A dual-axis chart is a Line graph (or a bar-and-line combination) with two y-axes — one on the left and one on the right — sharing a common x-axis. The point is to display two series with very different scales on the same time axis. A country’s GDP (in billions of dollars) and its population (in millions) over twenty years are hard to plot on a single y-axis because one would visually swamp the other; with two axes, each gets its own scale and both are readable.
Dual-axis charts have to be drawn carefully because the visual relationship between the two axes is somewhat arbitrary. Choosing different scales for the two axes can make two lines appear correlated when they aren’t, or hide a real correlation that does exist.
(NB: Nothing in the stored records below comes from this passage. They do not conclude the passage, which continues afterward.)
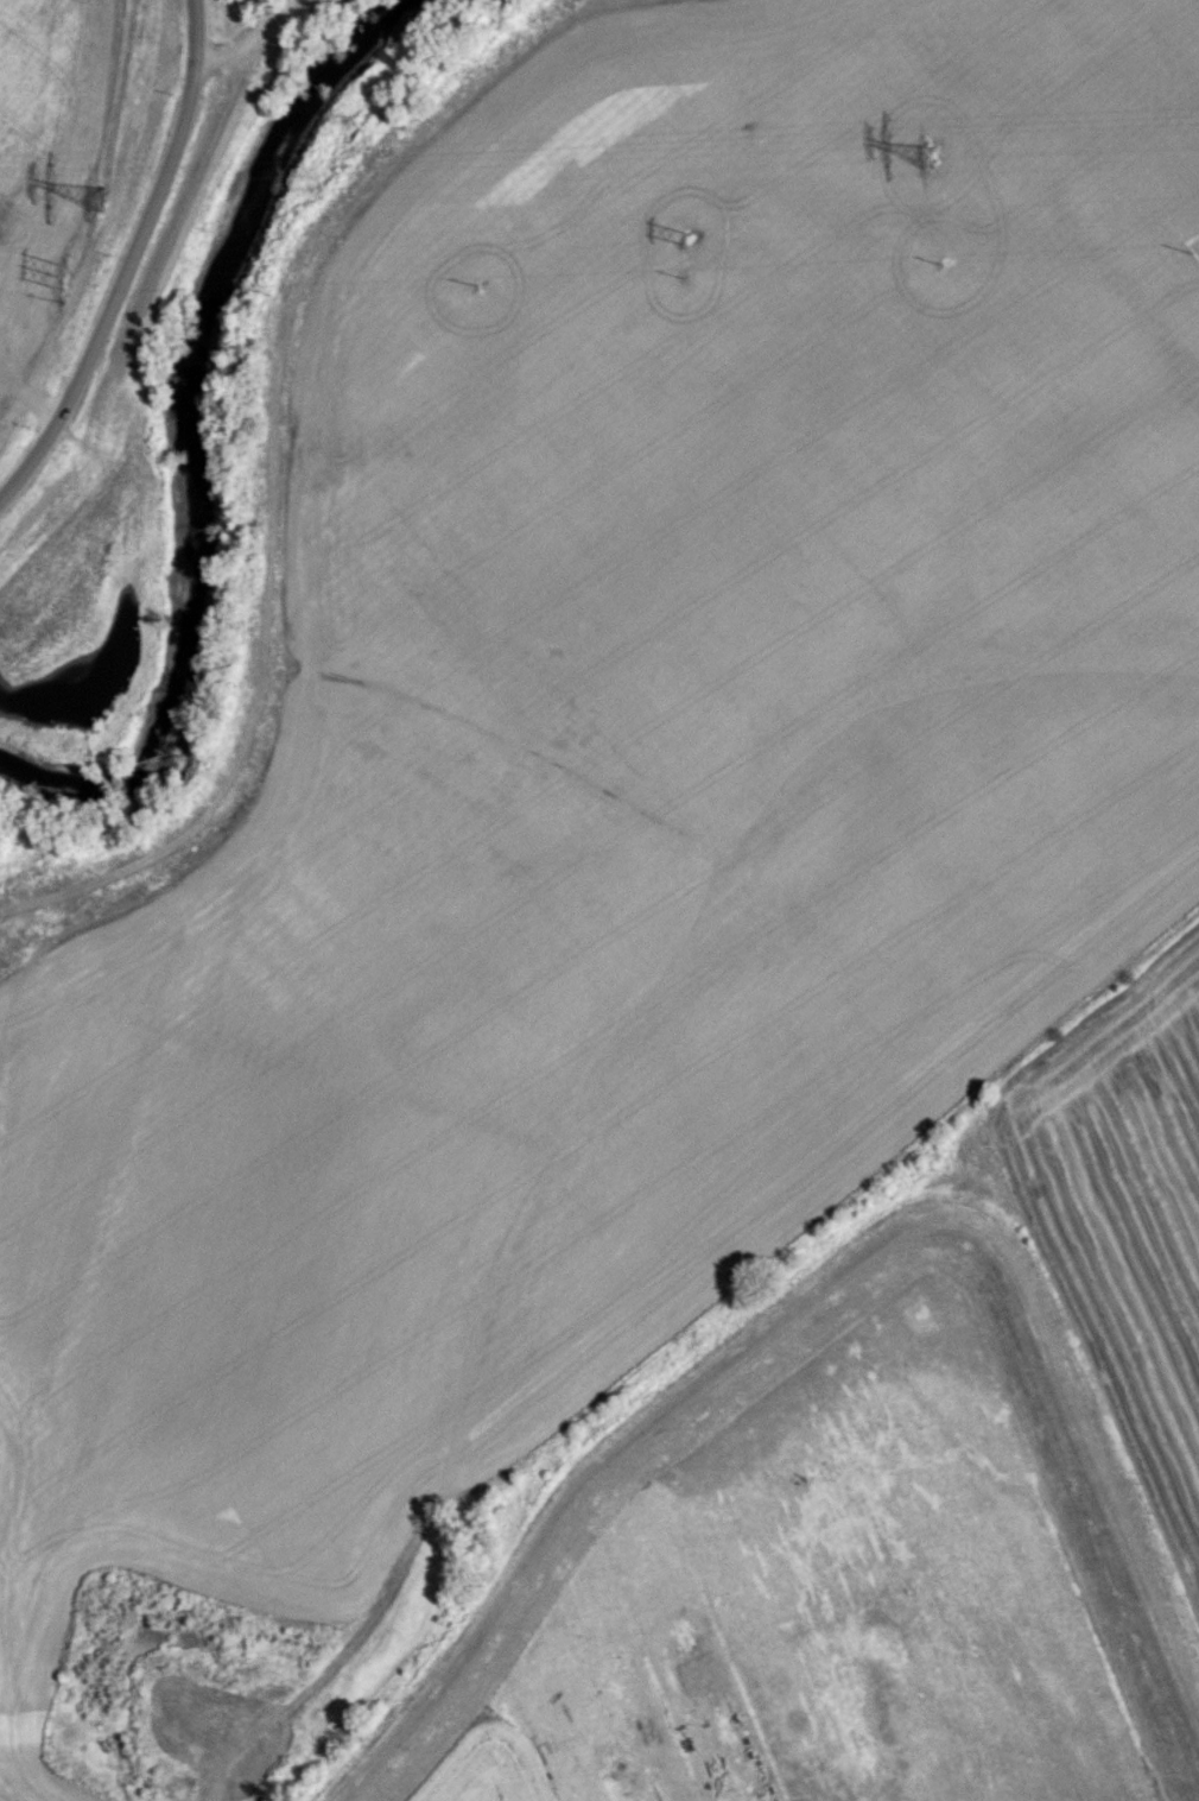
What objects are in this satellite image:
road: (195, 33)
road: (246, 40)
power tower: (925, 153)
power tower: (96, 196)
power tower: (683, 237)
power tower: (62, 275)
road: (117, 292)
river: (187, 434)
road: (0, 1800)

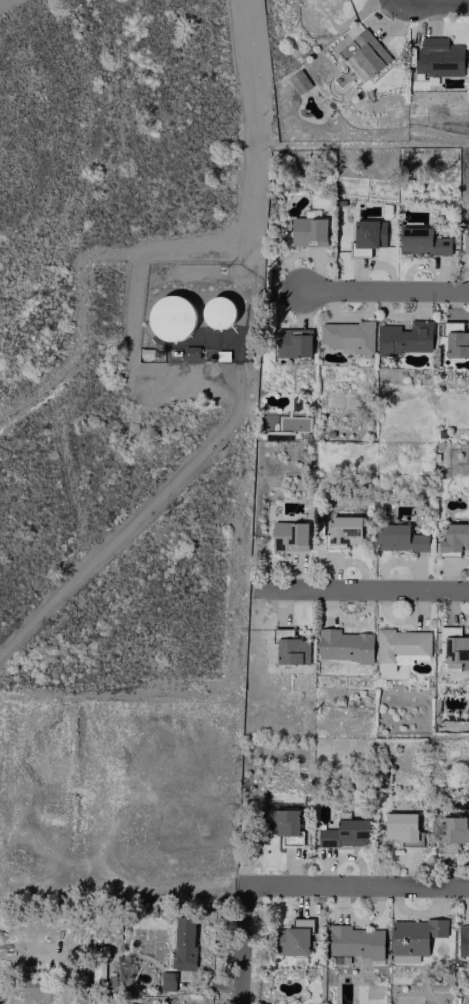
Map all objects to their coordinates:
road: (431, 2)
building: (363, 55)
building: (438, 56)
building: (307, 231)
building: (367, 235)
building: (421, 241)
building: (465, 241)
road: (382, 289)
building: (218, 311)
building: (172, 317)
building: (348, 335)
building: (405, 337)
building: (456, 340)
building: (293, 342)
building: (190, 351)
road: (132, 519)
building: (342, 530)
building: (289, 536)
building: (398, 538)
building: (455, 538)
road: (370, 587)
building: (344, 645)
building: (401, 647)
building: (291, 648)
building: (281, 821)
building: (402, 828)
building: (454, 829)
building: (345, 833)
road: (357, 883)
building: (413, 937)
building: (294, 938)
building: (463, 940)
building: (354, 941)
building: (183, 942)
road: (244, 943)
building: (167, 980)

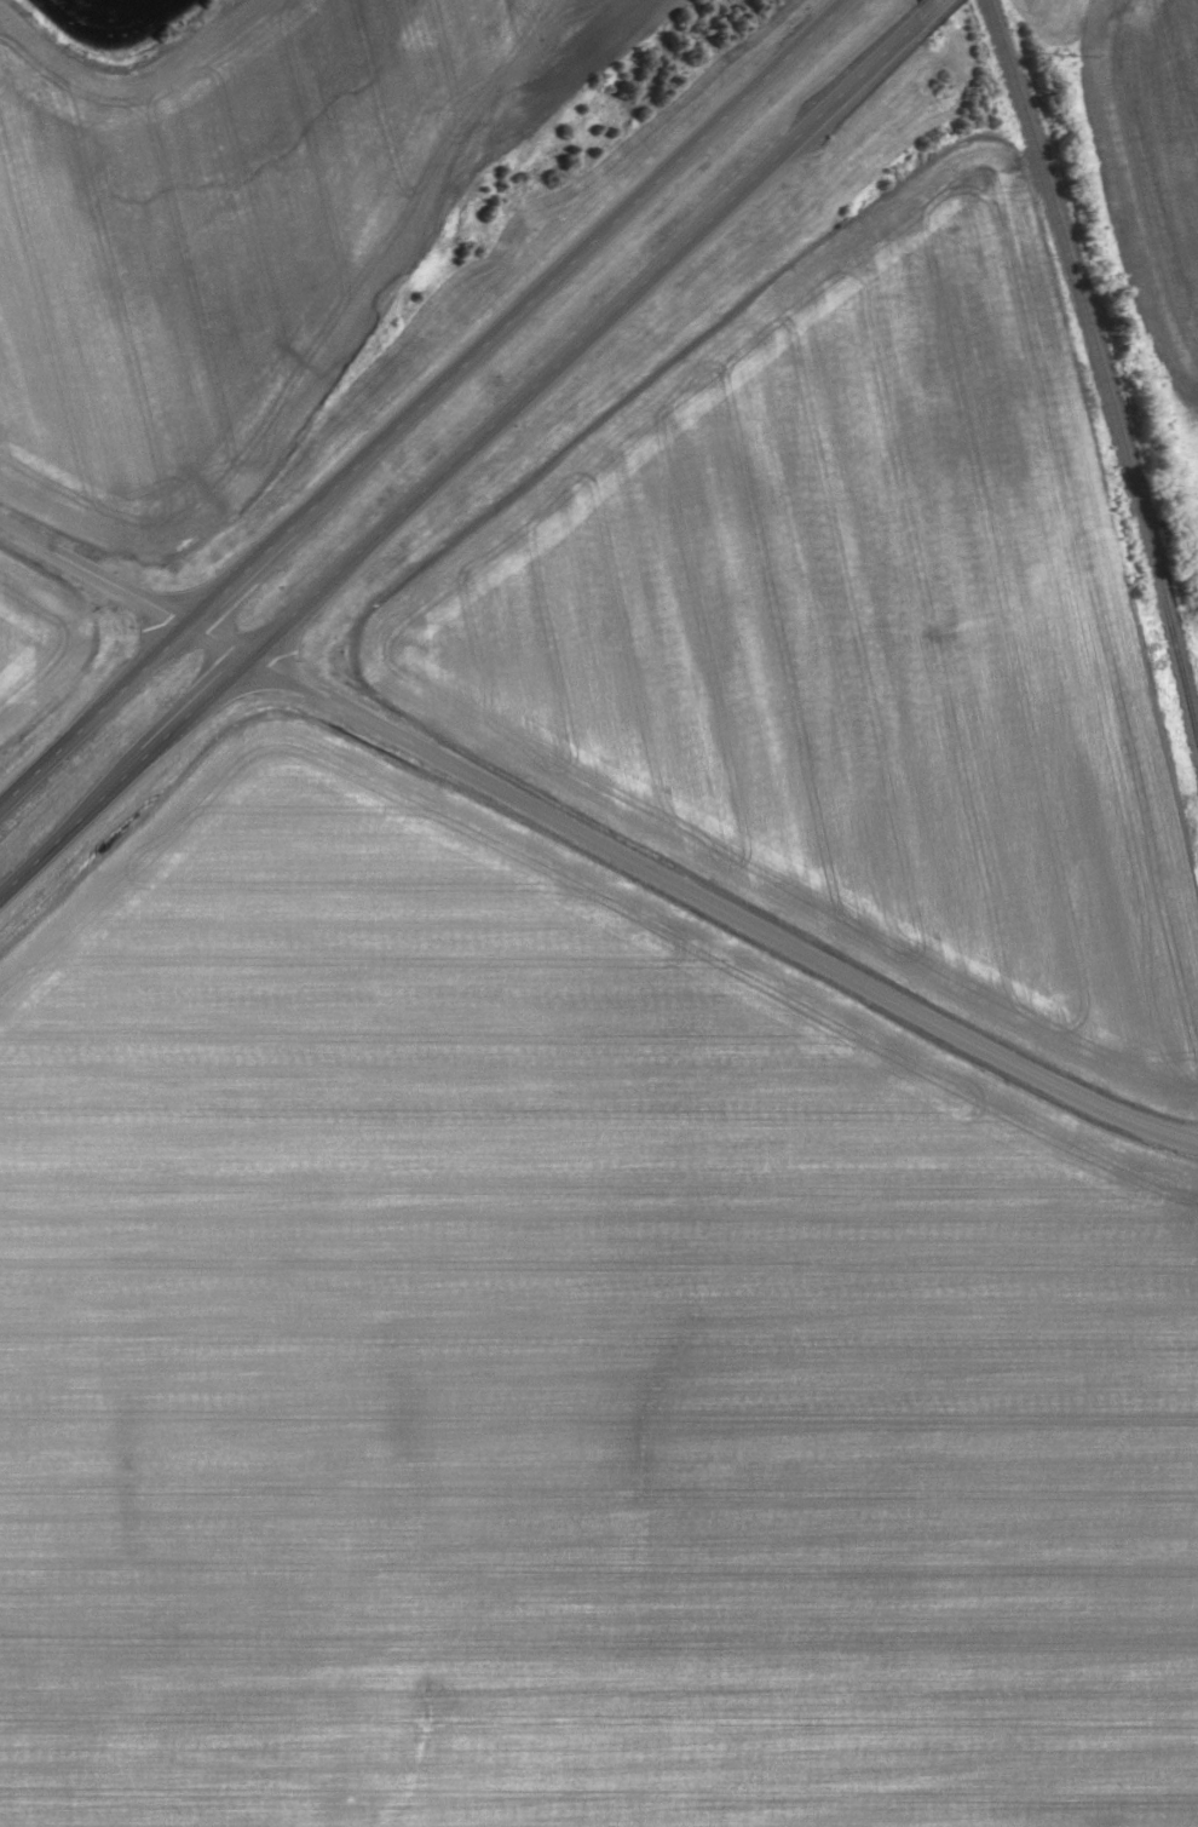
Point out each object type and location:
road: (921, 8)
railway: (1105, 385)
road: (417, 399)
road: (454, 454)
road: (595, 842)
The reader’s eye treats the visual proximity of the two lines as meaningful, but the proximity depends on the scaling choices, which are themselves a judgement call.
Used honestly — paired with clear axis labels, sensible scaling, and recognition that the visual relationship is constructed — the dual-axis chart is a useful tool. Used carelessly, it’s misleading. The data-visualization literature has a long-running debate about whether dual-axis charts should be used at all, with critics arguing that pairs of separate single-axis plots almost always communicate better.
In Matplotlib, a dual-axis chart is built with ax.twinx():
fig, ax1 = plt.subplots()
ax1.plot(years, gdp, 'b-')
ax1.set_ylabel('GDP (billions USD)', color='b')
ax2 = ax1.twinx()
ax2.plot(years, population, 'r-')
ax2.set_ylabel('Population (millions)', color='r')The twin axis shares the x-axis but has its own y-axis. Coloring each y-axis label to match its corresponding line helps the reader keep the two series straight.